The shares climbed 2.9 percent to $4.32, the highest since June 24, and have gained 11 percent this year. The stock is rated an average 'buy' based on four analyst recommendations compiled by Reuters, with a median target price of $4.56.
Sodi told an analyst briefing the company has branched out into new customer territory, attracting a major hospital operator in the US, with more than 500 users in the quarter.
"These other industries are very exciting - it's not what you think are the boardroom, but they still need to communicate to their committees," he said.
Diligent continued to build its cash position, with an operating cash inflow of US$9.29 million in the half, leaving it sitting on cash and equivalents of US$61.7 million.
Sodi said the board's priority for cash is to continue to grow the company, and hasn't got any plans to return that to shareholders.
Diligent opened a new research and development centre in Charlotte, North Carolina in the second quarter, hiring 14 staff and is aiming to have 30 programmers at the location by the end of the year.

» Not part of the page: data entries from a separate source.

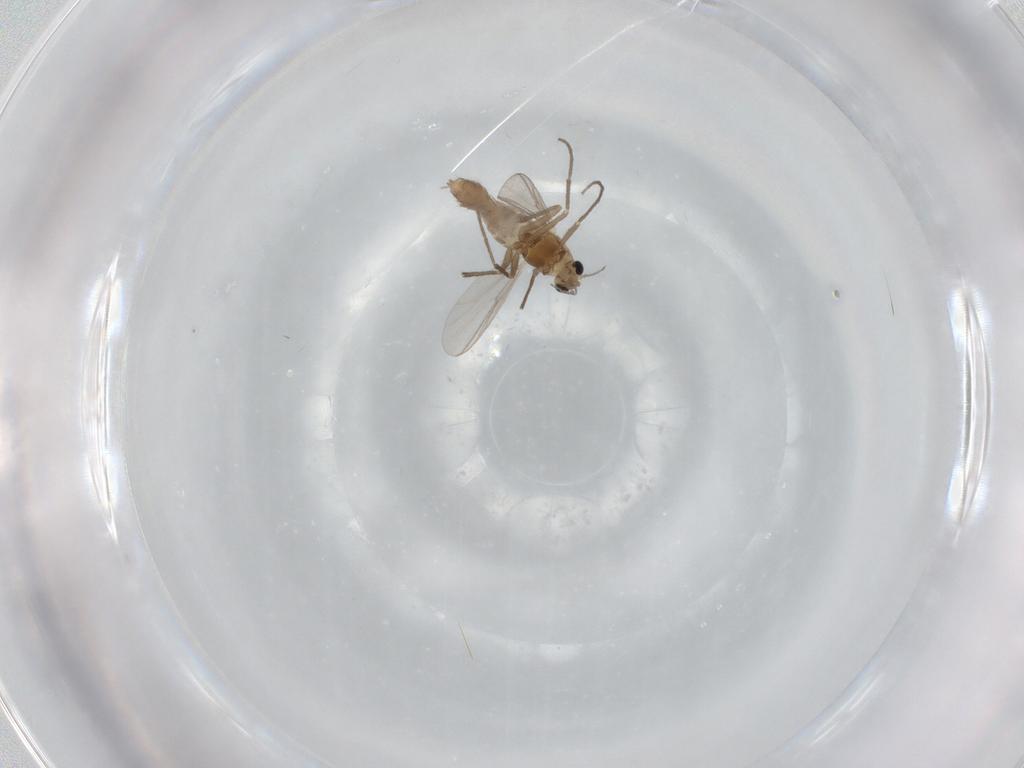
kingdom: Animalia
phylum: Arthropoda
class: Insecta
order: Diptera
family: Chironomidae
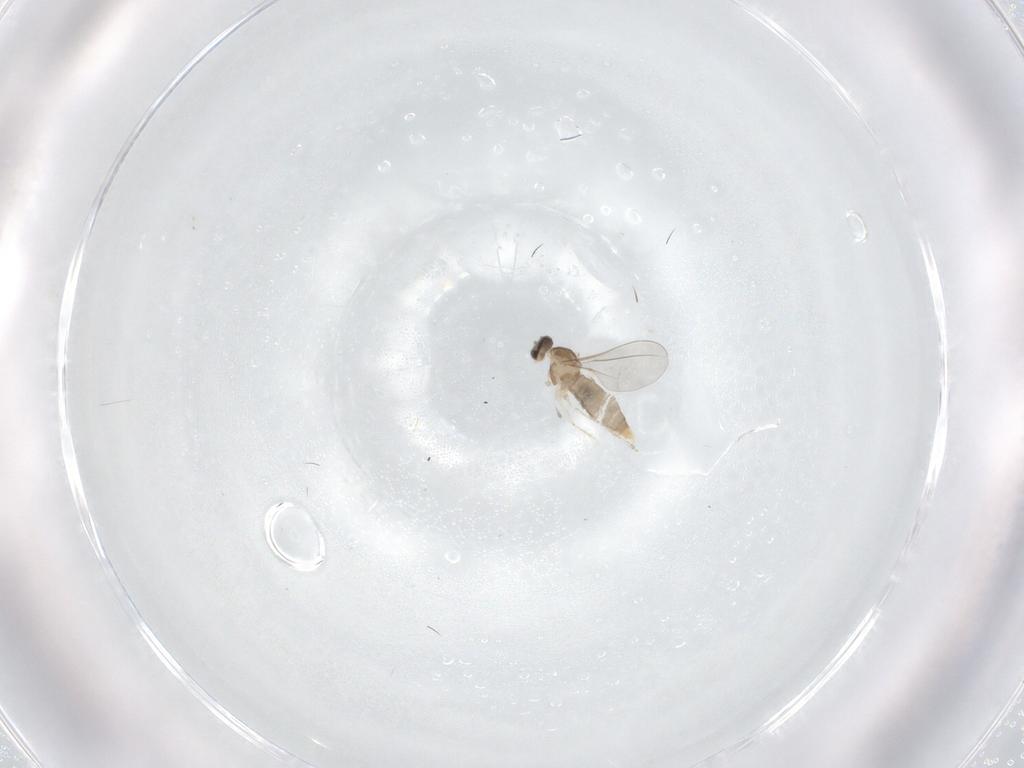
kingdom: Animalia
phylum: Arthropoda
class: Insecta
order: Diptera
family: Cecidomyiidae
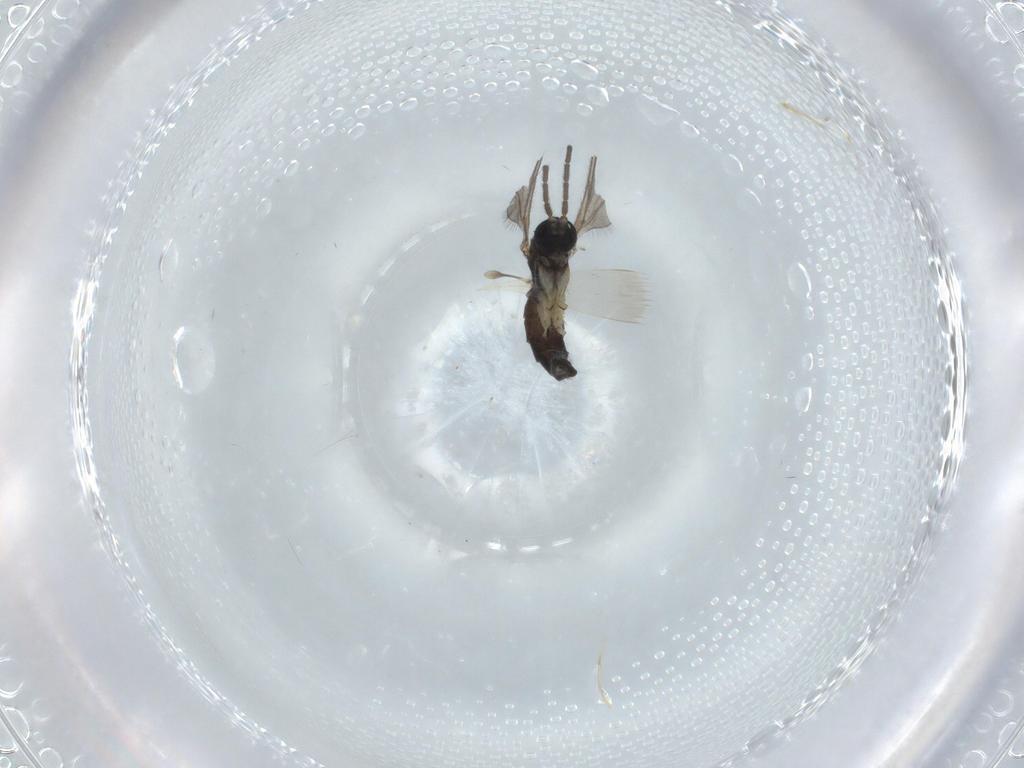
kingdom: Animalia
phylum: Arthropoda
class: Insecta
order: Diptera
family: Sciaridae
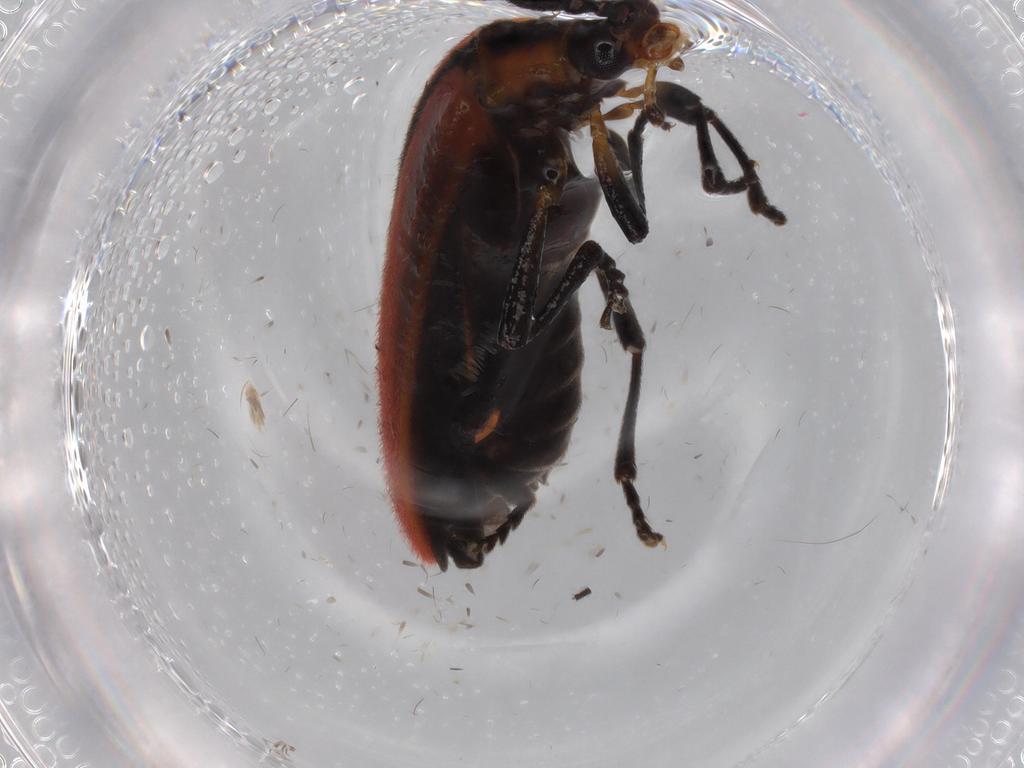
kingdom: Animalia
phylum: Arthropoda
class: Insecta
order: Coleoptera
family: Lycidae
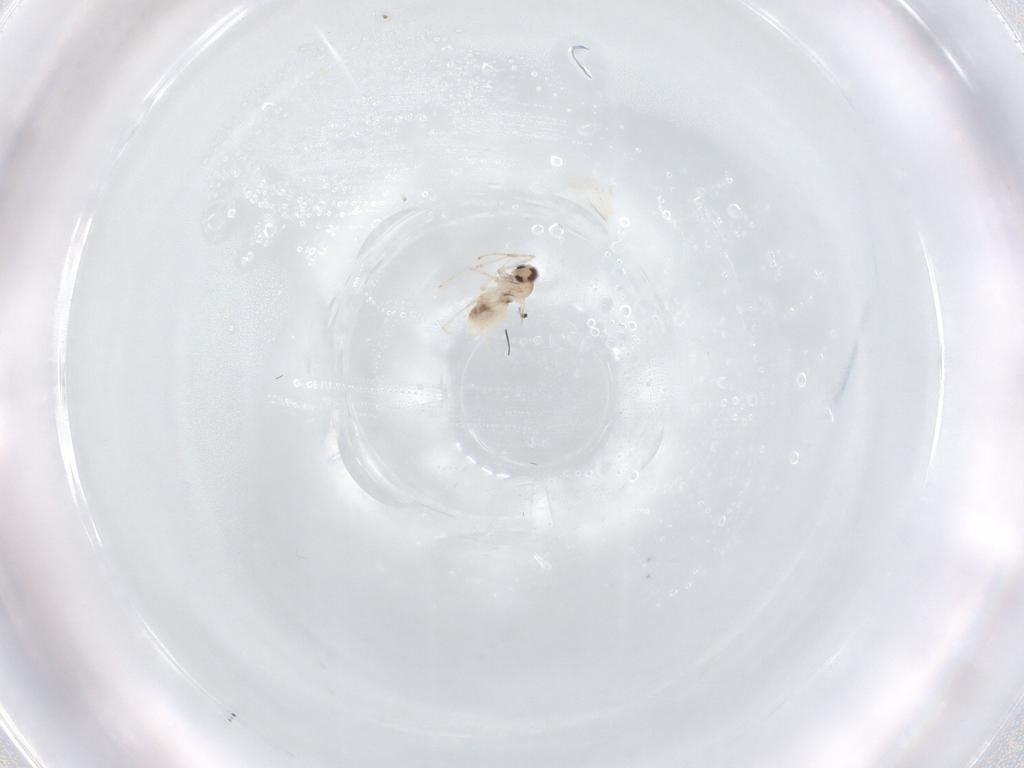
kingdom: Animalia
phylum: Arthropoda
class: Insecta
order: Diptera
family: Cecidomyiidae
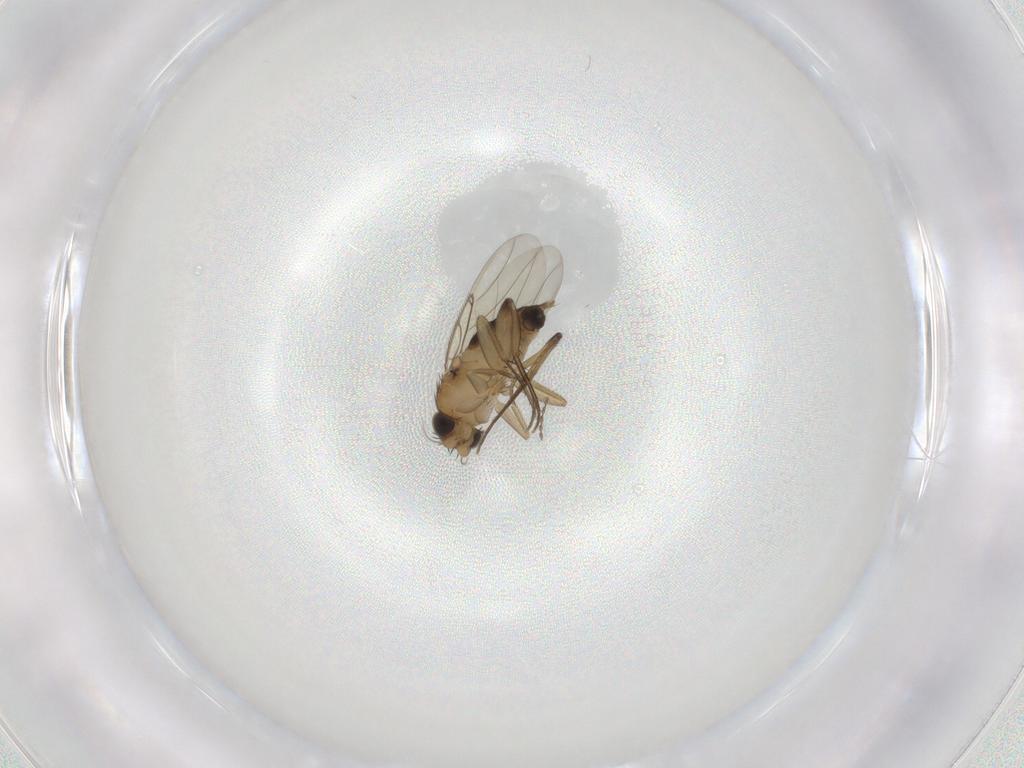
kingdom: Animalia
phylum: Arthropoda
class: Insecta
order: Diptera
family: Phoridae
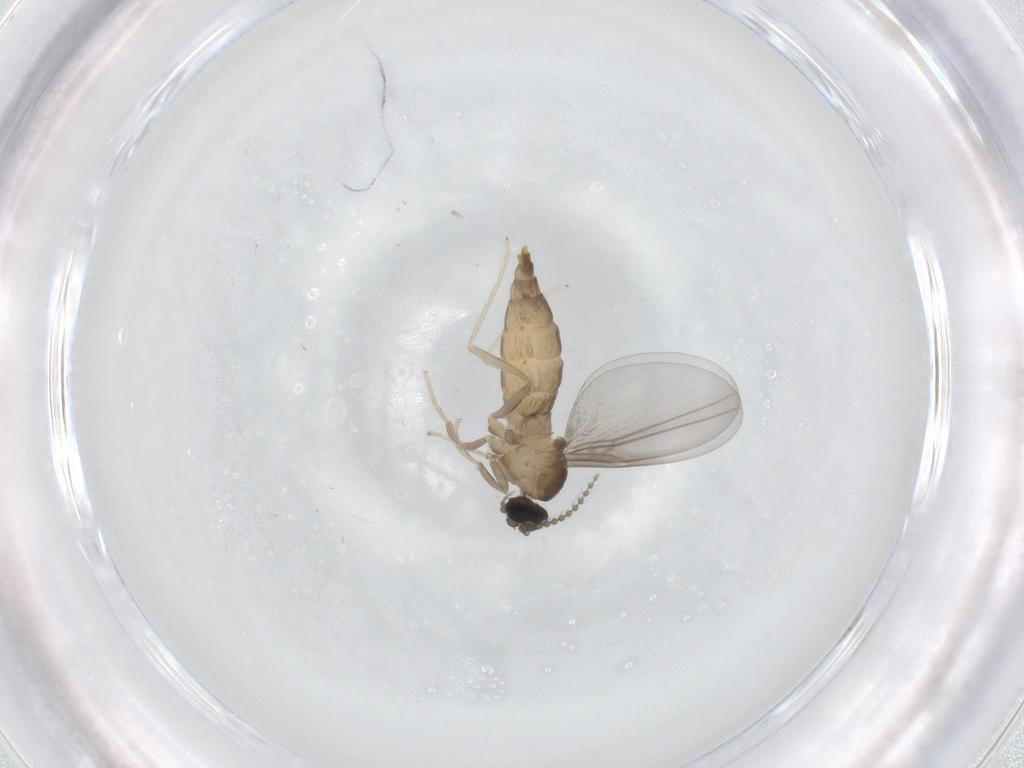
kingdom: Animalia
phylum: Arthropoda
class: Insecta
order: Diptera
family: Cecidomyiidae
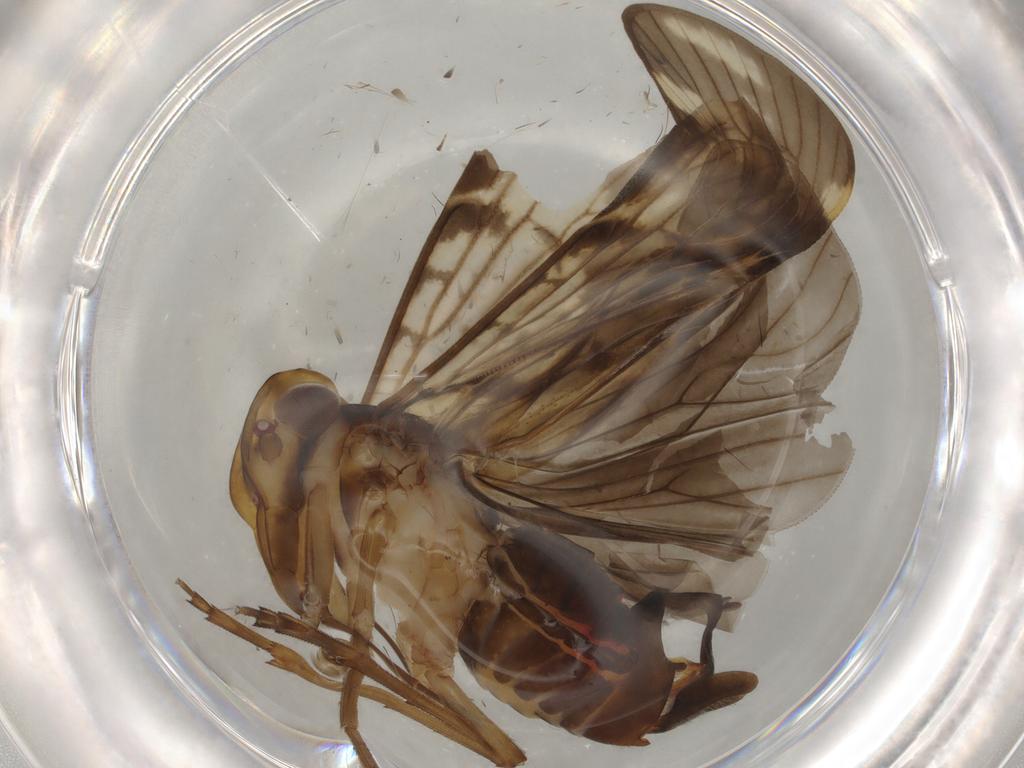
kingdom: Animalia
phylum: Arthropoda
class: Insecta
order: Hemiptera
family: Cixiidae
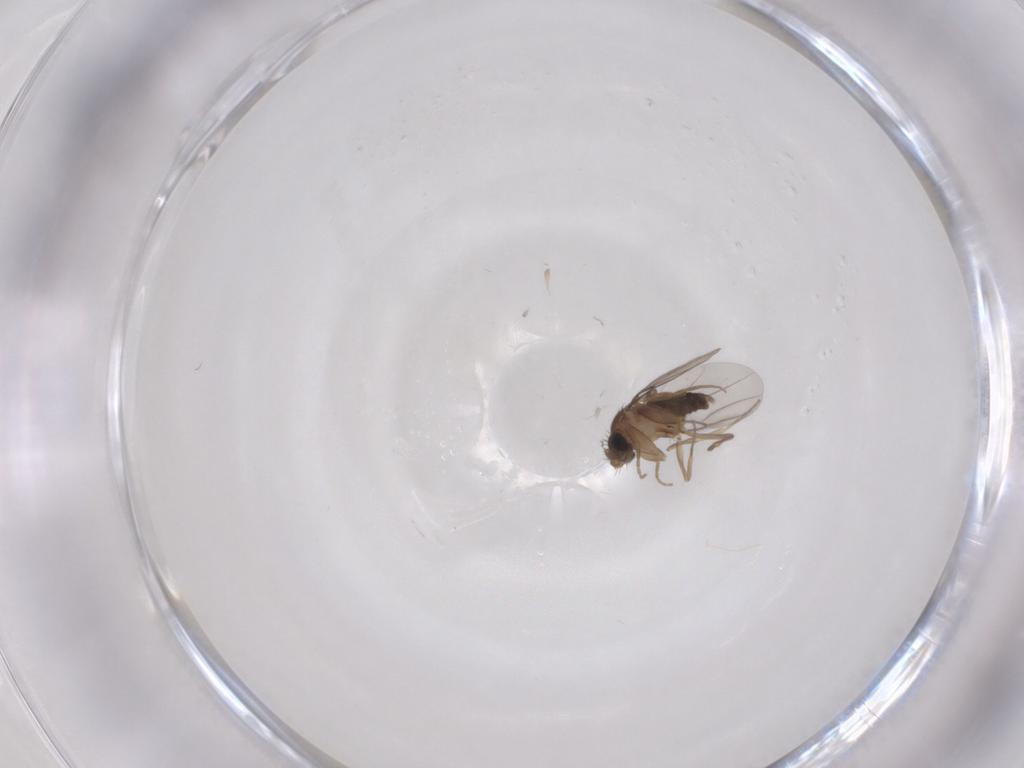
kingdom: Animalia
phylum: Arthropoda
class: Insecta
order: Diptera
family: Phoridae
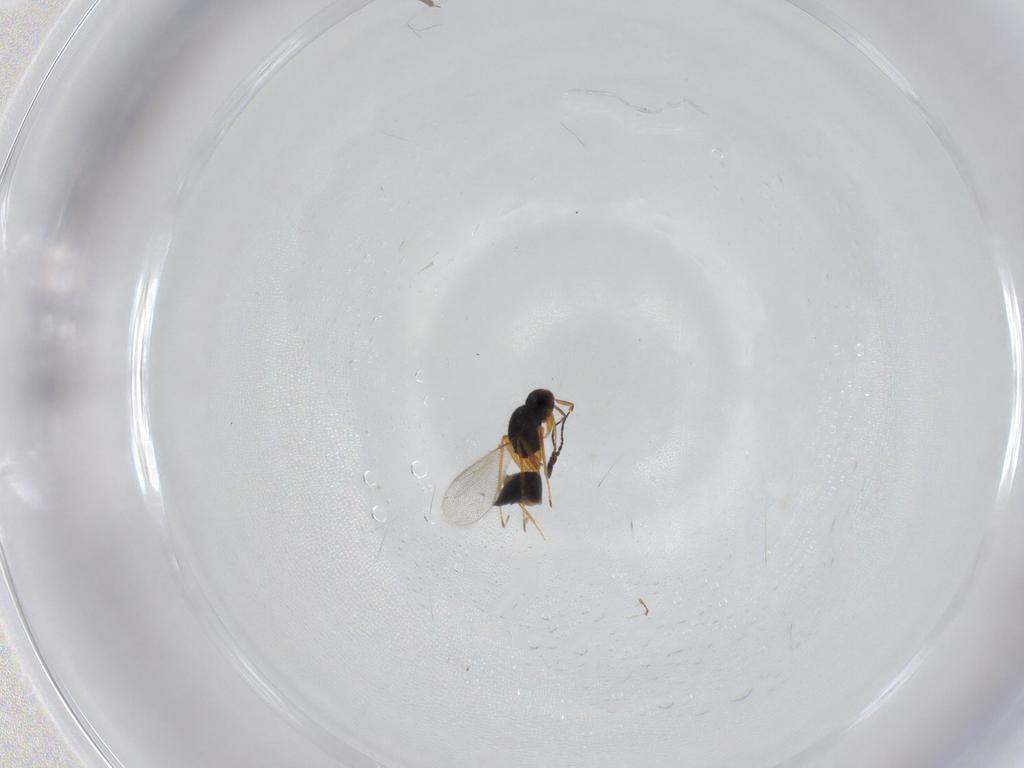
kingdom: Animalia
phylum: Arthropoda
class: Insecta
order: Hymenoptera
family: Mymaridae
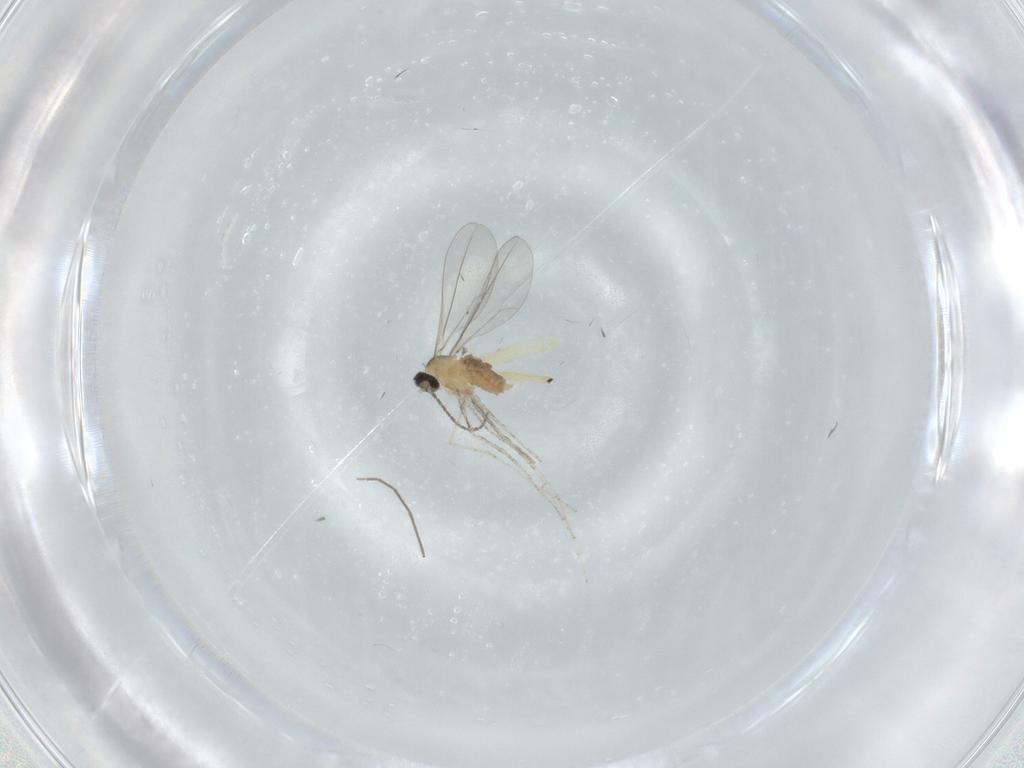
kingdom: Animalia
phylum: Arthropoda
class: Insecta
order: Diptera
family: Cecidomyiidae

Sodi said the Charlotte site was primarily to reduce the cost of hiring programmers, which is expensive and protracted in New York.
The company is emerging from administrative errors that forced it to restate its accounts for the 2010 through 2013 financial years after incorrectly recognising revenue, having also had to backtrack after granting too many options to Sodi.
General and administration costs of US$7.8 million in the quarter are expected to be lower in future, as the period captured one-off costs related to the restatements and executive bonuses, interim chief financial officer Alex Sanchez told the briefing.